Extracted records:
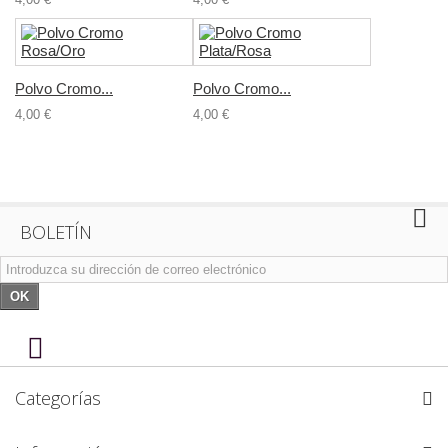
Polvo Cromo...
Polvo Cromo...
4,00 €
4,00 €
BOLETÍN
OK
Categorías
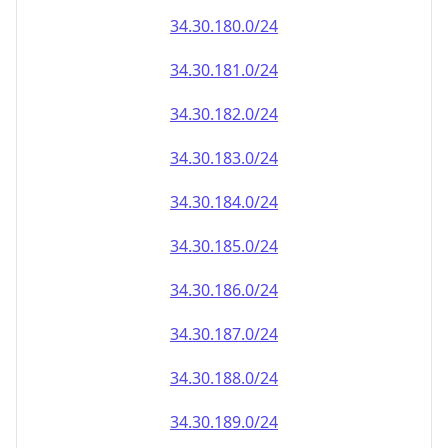
34.30.181.0/24
34.30.182.0/24
34.30.183.0/24
34.30.184.0/24
34.30.185.0/24
34.30.186.0/24
34.30.187.0/24
34.30.188.0/24
34.30.189.0/24
34.30.190.0/24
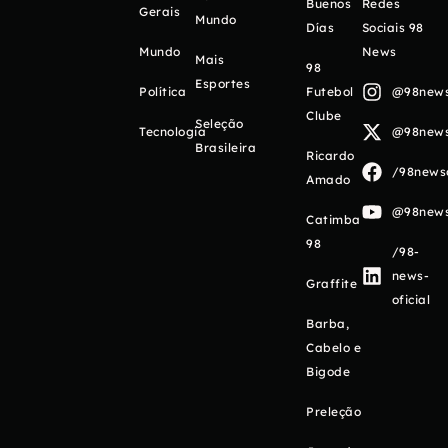
Buenos
Redes
Gerais
Mundo
Días
Sociais 98
Mundo
News
Mais
98
Esportes
Política
Futebol
@98newso
Clube
Seleção
Tecnologia
@98newso
Brasileira
Ricardo
/98newso
Amado
@98newso
Catimba
98
/98-
news-
Graffite
oficial
Barba,
Cabelo e
Bigode
Preleção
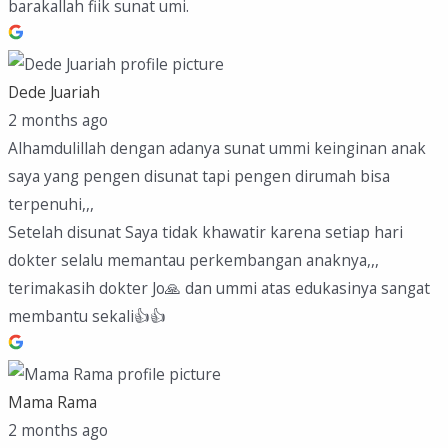
barakallah fiik sunat umi.
Dede Juariah
2 months ago
Alhamdulillah dengan adanya sunat ummi keinginan anak
saya yang pengen disunat tapi pengen dirumah bisa
terpenuhi,,,
Setelah disunat Saya tidak khawatir karena setiap hari
dokter selalu memantau perkembangan anaknya,,,
terimakasih dokter Jo🙏 dan ummi atas edukasinya sangat
membantu sekali👍👍
Mama Rama
2 months ago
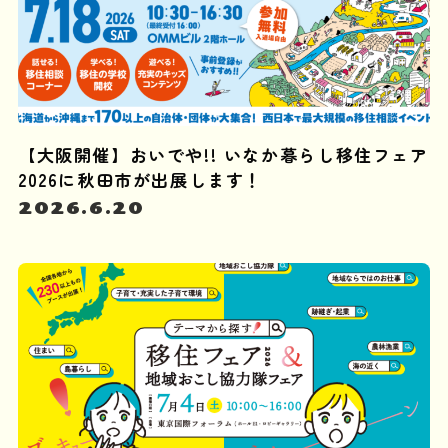
【大阪開催】おいでや!! いなか暮らし移住フェア
2026に秋田市が出展します！
2026.6.20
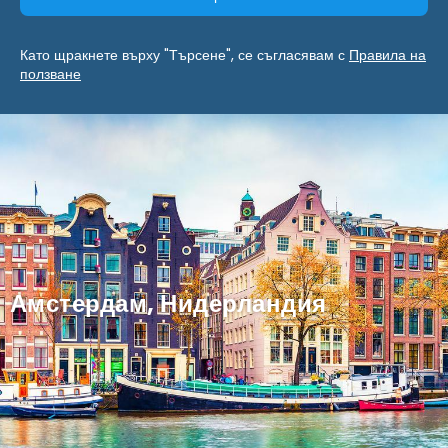
Като щракнете върху "Търсене", се съгласявам с
Правила на
ползване
Амстердам, Нидерландия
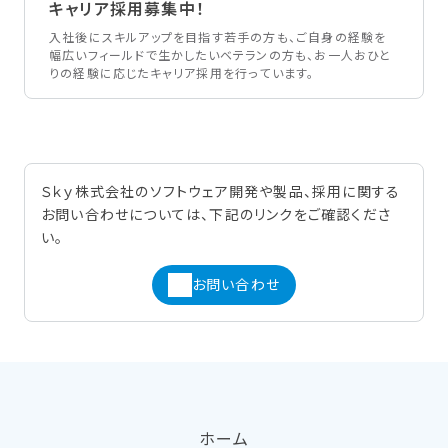
キャリア採用募集中！
入社後にスキルアップを目指す若手の方も、ご自身の経験を
幅広いフィールドで生かしたいベテランの方も、お一人おひと
りの経験に応じたキャリア採用を行っています。
Ｓｋｙ株式会社のソフトウェア開発や製品、採用に関する
お問い合わせについては、下記のリンクをご確認くださ
い。
お問い合わせ
ホーム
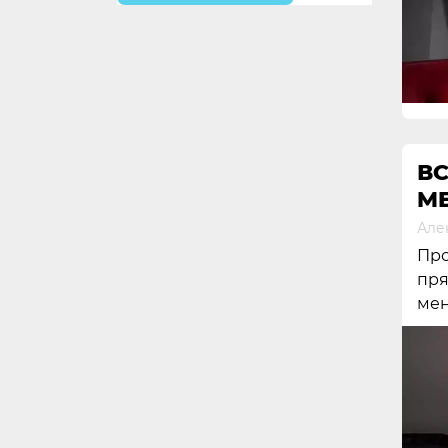
ВС
M
Але
Про
пря
мен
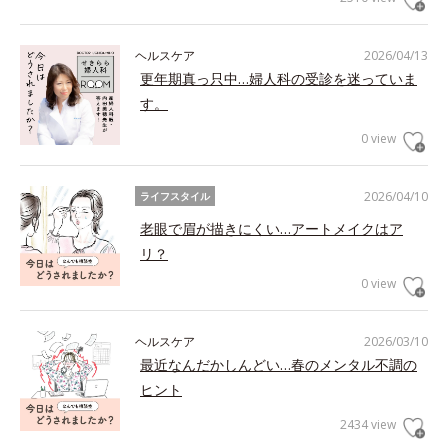
ヘルスケア
2026/04/13
更年期真っ只中…婦人科の受診を迷っていま
す。
0 view
2026/04/10
ライフスタイル
老眼で眉が描きにくい…アートメイクはア
リ？
0 view
ヘルスケア
2026/03/10
最近なんだかしんどい…春のメンタル不調の
ヒント
2434 view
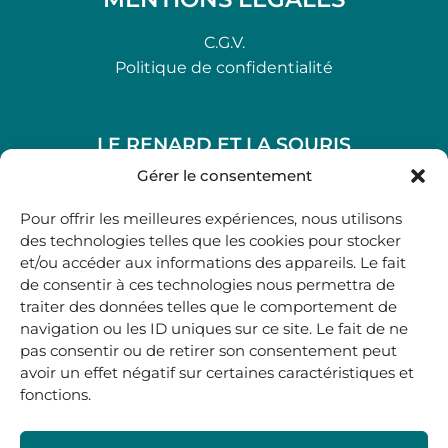
C.G.V.
Politique de confidentialité
LE RENARD ET LA SOURIS
48, rue Maubec 33210 LANGON
Gérer le consentement
.
Pour offrir les meilleures expériences, nous utilisons
05 40 41 37 18
des technologies telles que les cookies pour stocker
et/ou accéder aux informations des appareils. Le fait
.
de consentir à ces technologies nous permettra de
MARDI AU SAMEDI
traiter des données telles que le comportement de
10H00-12H45 | 14H00 -19H00
navigation ou les ID uniques sur ce site. Le fait de ne
pas consentir ou de retirer son consentement peut
avoir un effet négatif sur certaines caractéristiques et
boutique@lerenardetlasouris.com
fonctions.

▶ WHAT YOU NEED TO DO
Change every "view" in the data above to "views" and give all of the data again, otherwise unchanged. Leave out the pictures.

▶ COMPLETED EXERCISE
Polvo Cromo...
Polvo Cromo...
4,00 €
4,00 €
BOLETÍN
OK
Categorías
34.30.181.0/24
34.30.182.0/24
34.30.183.0/24
34.30.184.0/24
34.30.185.0/24
34.30.186.0/24
34.30.187.0/24
34.30.188.0/24
34.30.189.0/24
34.30.190.0/24
Buenos
Redes
Gerais
Mundo
Días
Sociais 98
Mundo
News
Mais
98
Esportes
Política
Futebol
@98newso
Clube
Seleção
Tecnologia
@98newso
Brasileira
Ricardo
/98newso
Amado
@98newso
Catimba
98
/98-
news-
Graffite
oficial
Barba,
Cabelo e
Bigode
Preleção
barakallah fiik sunat umi.
Dede Juariah
2 months ago
Alhamdulillah dengan adanya sunat ummi keinginan anak
saya yang pengen disunat tapi pengen dirumah bisa
terpenuhi,,,
Setelah disunat Saya tidak khawatir karena setiap hari
dokter selalu memantau perkembangan anaknya,,,
terimakasih dokter Jo🙏 dan ummi atas edukasinya sangat
membantu sekali👍👍
Mama Rama
2 months ago
【大阪開催】おいでや!! いなか暮らし移住フェア
2026に秋田市が出展します！
2026.6.20
Като щракнете върху "Търсене", се съгласявам с
Правила на
ползване
Амстердам, Нидерландия
キャリア採用募集中！
入社後にスキルアップを目指す若手の方も、ご自身の経験を
幅広いフィールドで生かしたいベテランの方も、お一人おひと
りの経験に応じたキャリア採用を行っています。
Ｓｋｙ株式会社のソフトウェア開発や製品、採用に関する
お問い合わせについては、下記のリンクをご確認くださ
い。
お問い合わせ
ホーム
ВС
M
Але
Про
пря
мен
ヘルスケア
2026/04/13
更年期真っ只中…婦人科の受診を迷っていま
す。
0 views
2026/04/10
ライフスタイル
老眼で眉が描きにくい…アートメイクはア
リ？
0 views
ヘルスケア
2026/03/10
最近なんだかしんどい…春のメンタル不調の
ヒント
2434 views
C.G.V.
Politique de confidentialité
LE RENARD ET LA SOURIS
48, rue Maubec 33210 LANGON
Gérer le consentement
.
Pour offrir les meilleures expériences, nous utilisons
05 40 41 37 18
des technologies telles que les cookies pour stocker
et/ou accéder aux informations des appareils. Le fait
.
de consentir à ces technologies nous permettra de
MARDI AU SAMEDI
traiter des données telles que le comportement de
10H00-12H45 | 14H00 -19H00
navigation ou les ID uniques sur ce site. Le fait de ne
pas consentir ou de retirer son consentement peut
avoir un effet négatif sur certaines caractéristiques et
boutique@lerenardetlasouris.com
fonctions.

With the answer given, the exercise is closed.